1. What is the fundamental task of a Language Model?
A language model estimates the probability of a sequence of words. Given a sentence consisting of words $(w_1, w_2, …, w_m)$, the model estimates:
\[P(w_1, w_2, ..., w_m)\]Intuitively, a good language model assigns higher probability to fluent and natural sentences, and lower probability to unnatural word sequences.
For example, it should assign a higher probability to:
The cat sits on the mat.
than to:
Mat the on sits cat the.
Therefore, the fundamental task of a language model is to model the probability distribution of word sequences.
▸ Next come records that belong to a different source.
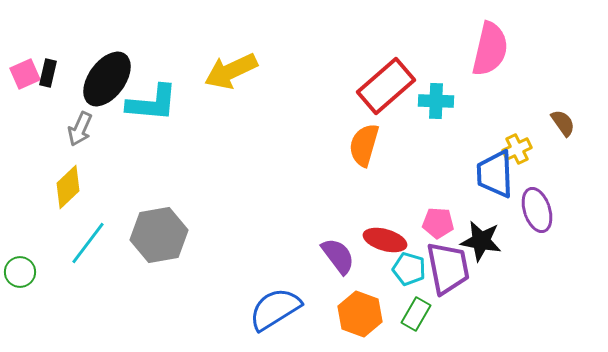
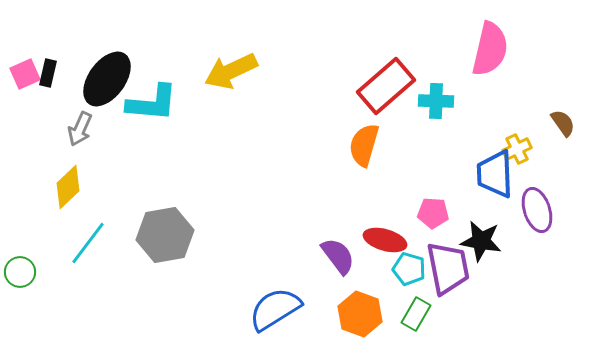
pink pentagon: moved 5 px left, 10 px up
gray hexagon: moved 6 px right
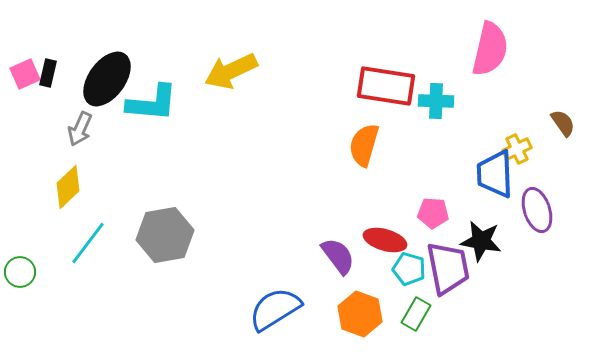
red rectangle: rotated 50 degrees clockwise
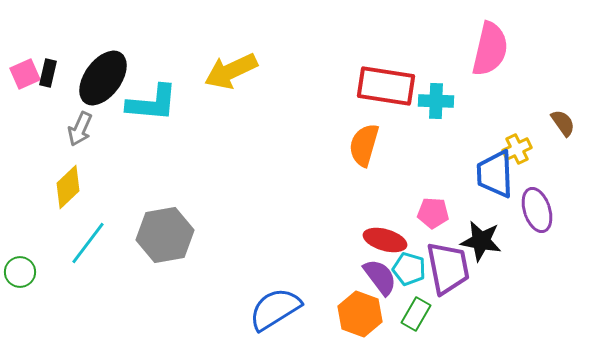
black ellipse: moved 4 px left, 1 px up
purple semicircle: moved 42 px right, 21 px down
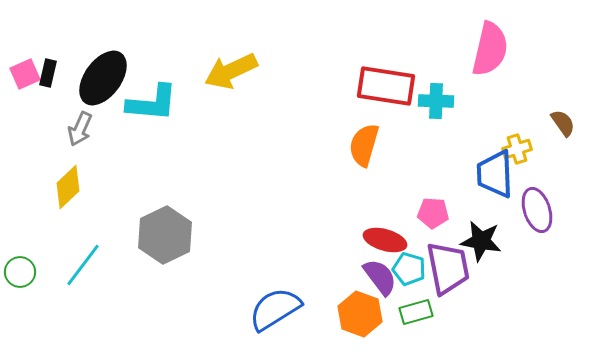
yellow cross: rotated 8 degrees clockwise
gray hexagon: rotated 16 degrees counterclockwise
cyan line: moved 5 px left, 22 px down
green rectangle: moved 2 px up; rotated 44 degrees clockwise
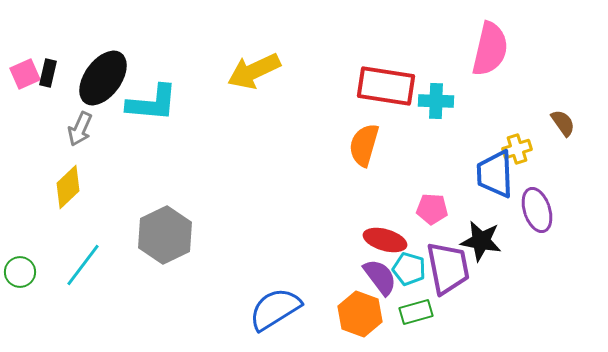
yellow arrow: moved 23 px right
pink pentagon: moved 1 px left, 4 px up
2 Traditional Language Models: N-gram Models
Before deep learning became dominant, language models were mainly based on statistical methods. A classic example is the N-gram language model.
The probability of a sentence can be decomposed using the chain rule of probability:
\[P(w_1, w_2, ..., w_m) = \prod_{i=1}^{m} P(w_i \mid w_1, ..., w_{i-1})\]This means that the probability of a sentence is the product of the conditional probabilities of each word, given all previous words.
However, this is difficult to estimate in practice because of data sparsity. For example:
\[P(w_m \mid w_1, ..., w_{m-1})\]requires the full context $(w_1, …, w_{m-1})$ to appear frequently enough in the training corpus. In real-world data, many long word sequences rarely or never appear, making the estimation unreliable.
2.1 Markov Assumption
To make language modeling practical, N-gram models use the Markov assumption.
The core idea is:
The probability of the current word depends only on a limited number of previous words, rather than the entire history.
Formally, an N-gram model approximates:
\[P(w_i \mid w_1, ..., w_{i-1})\]with:
\[P(w_i \mid w_{i-n+1}, ..., w_{i-1})\]Here, $n$ is the size of the context window.
-
Bigram Model
When $n = 2$, the model is called a bigram model. It only considers the previous word:
\[P(w_i \mid w_1, ..., w_{i-1}) \approx P(w_i \mid w_{i-1})\] -
Trigram Model
When $n = 3$, the model is called a trigram model. It considers the previous two words:
\[P(w_i \mid w_1, ..., w_{i-1}) \approx P(w_i \mid w_{i-2}, w_{i-1})\]
In general, an N-gram model uses the previous $n-1$ words to predict the next word.
2.2 Estimating N-gram Probabilities with MLE
N-gram probabilities are usually estimated using Maximum Likelihood Estimation (MLE).
The idea is simple:
If something appears more often in the training corpus, the model considers it more likely.
For a bigram model, we estimate the probability of word $w_i$ appearing after word $w_{i-1}$ as:
\[P(w_i \mid w_{i-1}) = \frac{Count(w_{i-1}, w_i)}{Count(w_{i-1})}\]where:
- $Count(w_{i-1}, w_i)$ is the number of times the word pair $(w_{i-1}, w_i)$ appears consecutively.
- $Count(w_{i-1})$ is the number of times the word $w_{i-1}$ appears.
In other words:
Among all occurrences of $w_{i-1}$, how often is it followed by $w_i$?
Example:
If "deep" appears 100 times, and "deep learning" appears 60 times, then:
So the estimated probability of "learning" appearing after "deep" is 0.6.
2.3 Limitations of N-gram Models
N-gram models are simple and interpretable, but they have three major limitations.
-
Data Sparsity
Imagine you are learning English only by memorizing exact sentences from a textbook. If you see a new sentence that is grammatically correct but never appeared in the textbook, you may mistakenly think it is invalid.
N-gram models rely on exact word sequence counts. If a valid phrase never appears in the corpus, the model may assign it zero probability.
For example, if
"neural language model"never appears in the training data, a trigram model may fail to estimate its probability correctly.This is known as the zero-probability problem.
-
Limited Context
Imagine reading a long story but only being allowed to remember the last one or two words. You may understand local phrases, but you will easily miss the larger meaning of the sentence.
N-gram models only use a fixed-size context window, they struggle to capture long-range dependencies.
For example:
The book that I borrowed from the library yesterday was very interesting.
To understand that
"was"refers to"book", the model needs information from much earlier in the sentence. Traditional N-gram models are not good at handling this. -
Weak Semantic Representation
Imagine treating every word as a separate ID number, without knowing what the word means. You may know that two words appear in similar places, but you do not truly understand that they have similar meanings.
N-gram models treat words as discrete symbols. They rely on surface-level co-occurrence statistics and do not learn deep semantic relationships.
For example, they cannot naturally understand that
"car"and"automobile"are semantically similar unless this relation is reflected in the corpus statistics.